■ **Exercise A**:
In the ProofWiki proof about limit points and superfilters, what is the filter $\mathcal F'$ taken to be in the first direction of the proof?
■ **Exercise B**:
Write the rest of the ProofWiki proof about limit points and superfilters, starting right after its last line.

### Source extract

Limit Point iff Superfilter Converges

From ProofWiki
Jump to navigation Jump to search

Theorem

Let $T = \left({S, \tau}\right)$ be a topological space.

Let $\mathcal F$ be a filter on $S$.

Let $x \in S$.


Then $x$ is a limit point of $\mathcal F$ if and only if there exists a superfilter $\mathcal F'$ of $\mathcal F$ on $S$ which converges to $x$.


Proof

Let $x$ be a limit point of $\mathcal F$.

Define:

$\mathcal B := \left\{{F \cap U : F \in \mathcal F \text{ and } U \text{ is a neighborhood of } x}\right\}$

Then $\mathcal B$ is filter basis by definition.

Let $\mathcal F'$ be the corresponding generated filter.

By construction we have $\mathcal F \subseteq \mathcal F'$ and $U \in \mathcal F'$ for every neighborhood $U$ of $x$.

Thus $\mathcal F'$ converges to $x$.

$\Box$


Let there be a filter $\mathcal F'$ on $X$ satisfying $\mathcal F \subseteq \mathcal F'$ which converges to $x$.

######
### Provided material

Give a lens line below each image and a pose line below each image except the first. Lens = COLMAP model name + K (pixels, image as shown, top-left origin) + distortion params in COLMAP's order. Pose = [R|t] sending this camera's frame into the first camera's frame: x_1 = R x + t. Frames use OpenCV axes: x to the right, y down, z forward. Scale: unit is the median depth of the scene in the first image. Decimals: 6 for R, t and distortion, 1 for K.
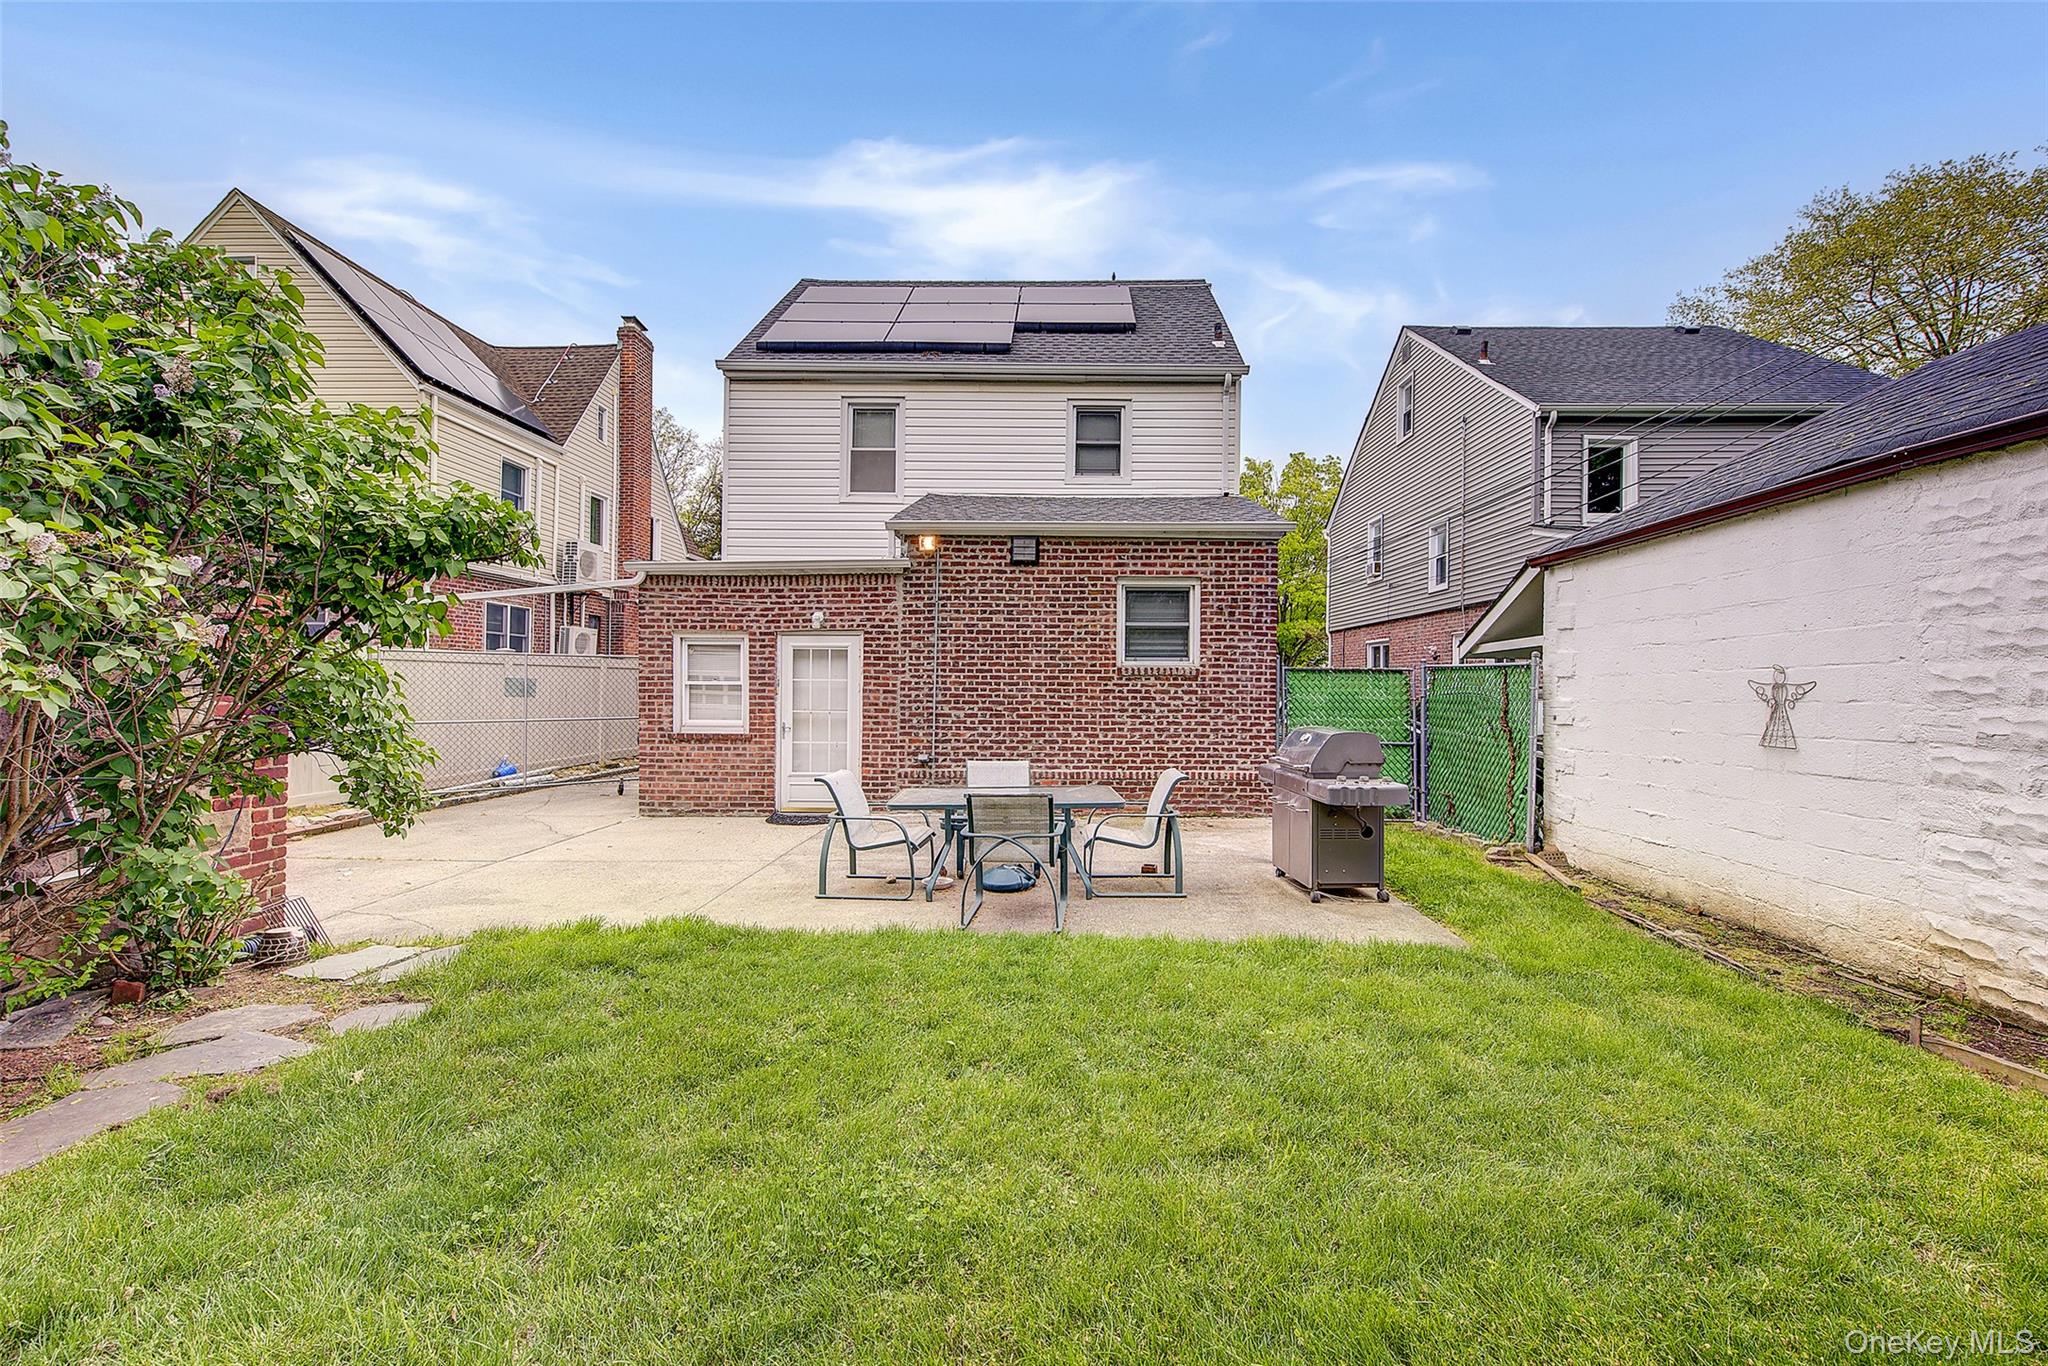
lens RADIAL K [[814.4, 0, 1024.0], [0, 814.4, 683.0], [0, 0, 1]] dist [-0.001559, -0.000712]
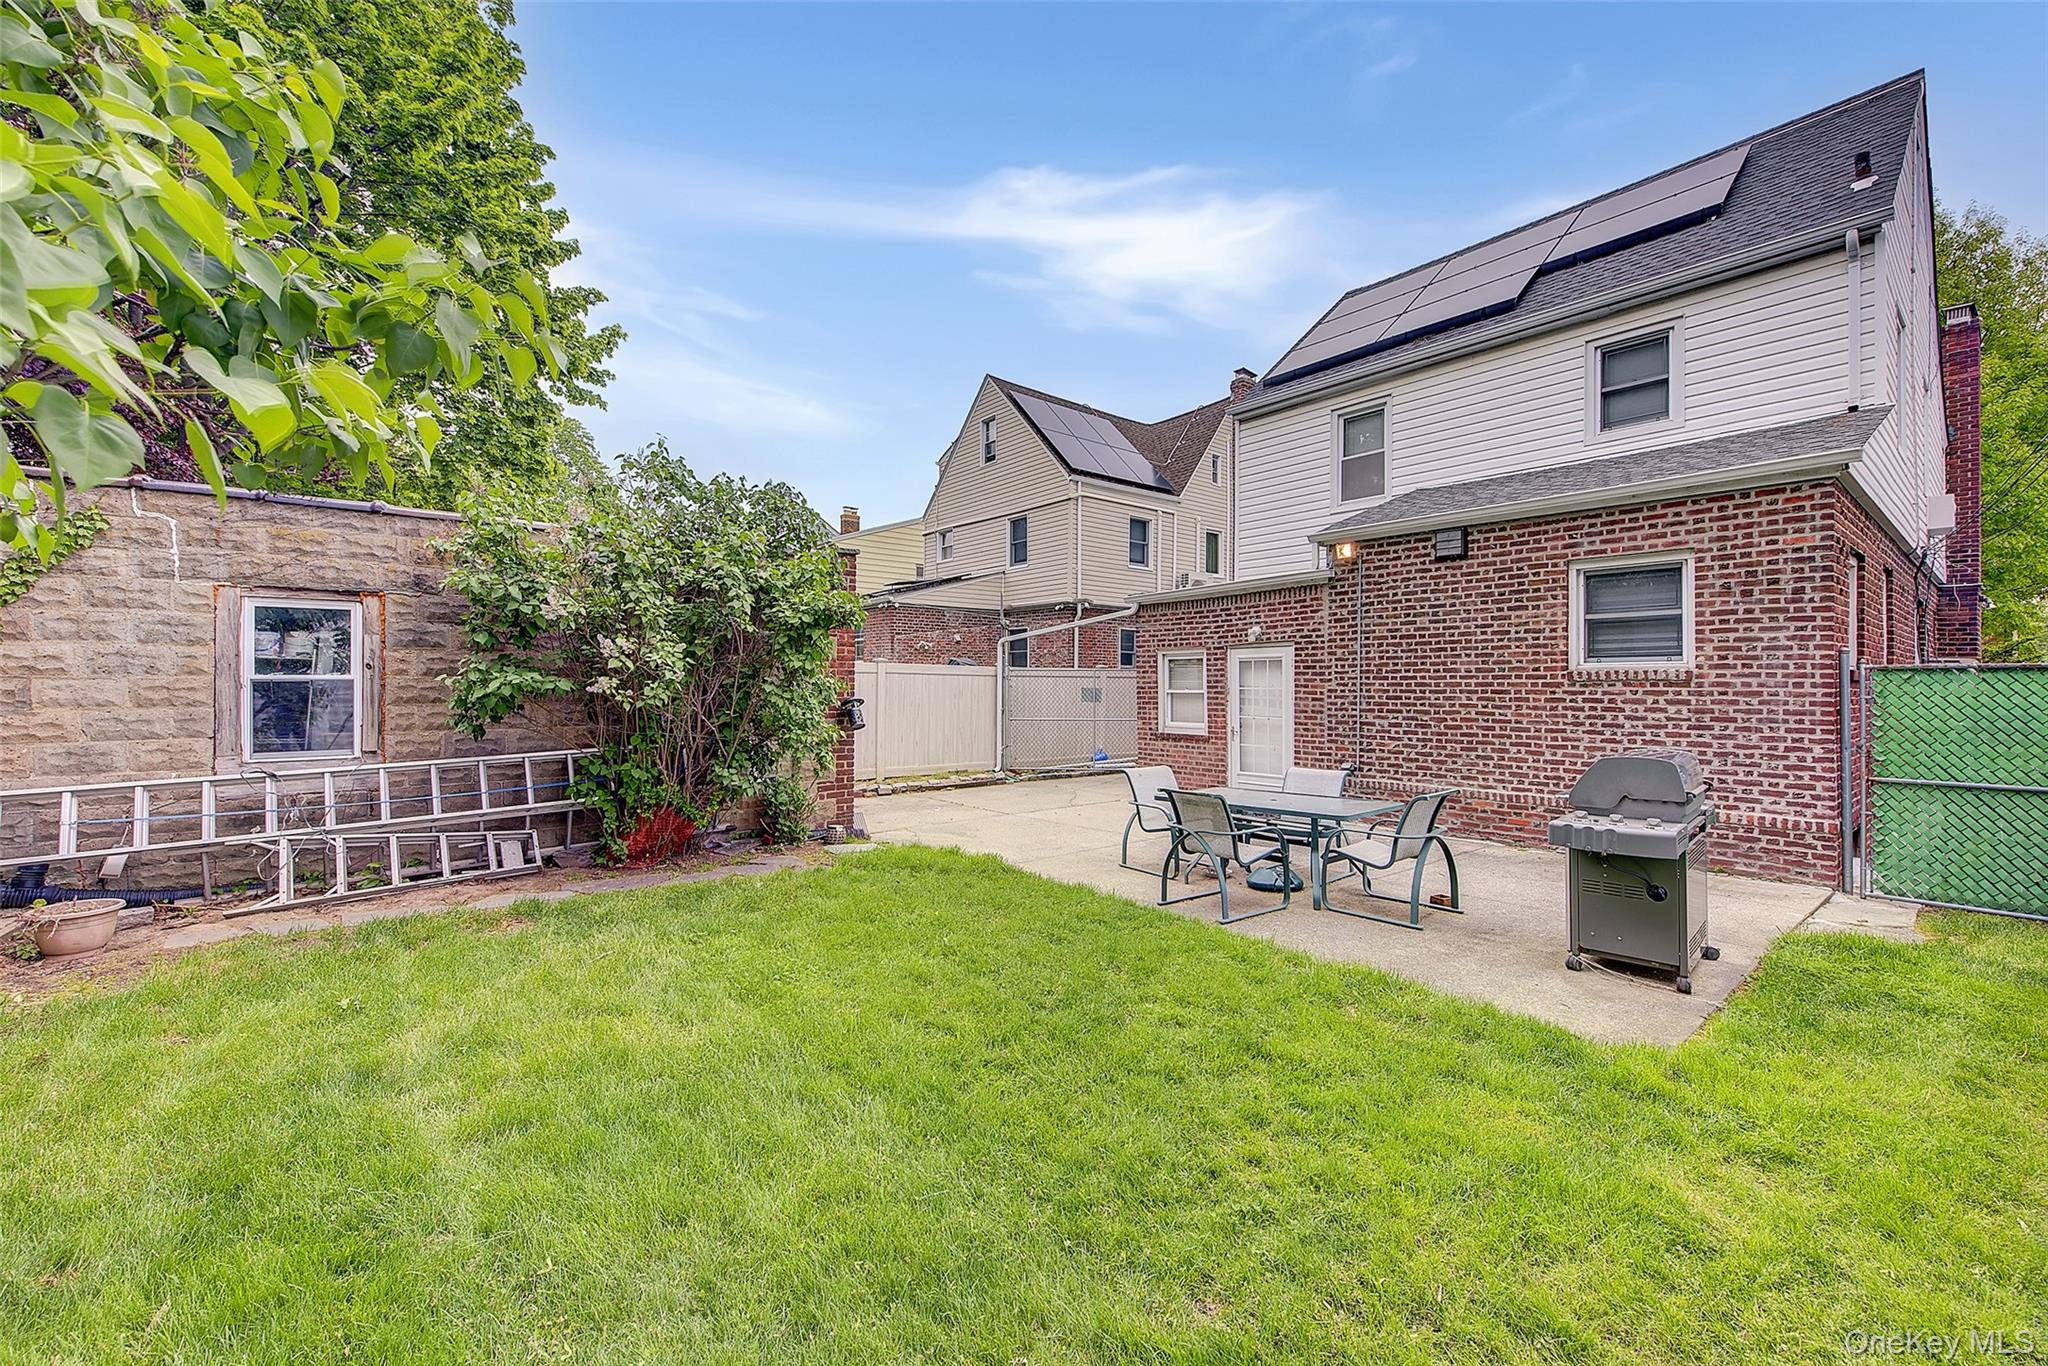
lens RADIAL K [[814.4, 0, 1024.0], [0, 814.4, 683.0], [0, 0, 1]] dist [-0.001559, -0.000712]
pose [[0.652622, -0.010505, -0.757611, 0.372673], [0.006157, 0.999944, -0.008561, -0.003597], [0.757659, 0.000922, 0.652650, 0.050128]]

######

■ **Response A**:
It is the filter generated by the filter basis $\mathcal B$.

■ **Response B**:
Let $U \subseteq X$ be a neighborhood of $x$.

Let $F \in \mathcal F$.

Then:

$U, F \in \mathcal F'$

and therefore:

$U \cap F \in \mathcal F'$

Because $\varnothing \notin \mathcal F'$ it follows that:

$U \cap F \ne \varnothing$

This holds for any neighborhood $U$ of $x$.

Hence $x$ is a limit point of $F$.

Therefore:

$x \in \overline F$

Because this holds for all $F \in \mathcal F$:

$\displaystyle x \in \bigcap \left\{{\overline F : F \in \mathcal F}\right\}$

and so $x$ is a limit point of $\mathcal F$.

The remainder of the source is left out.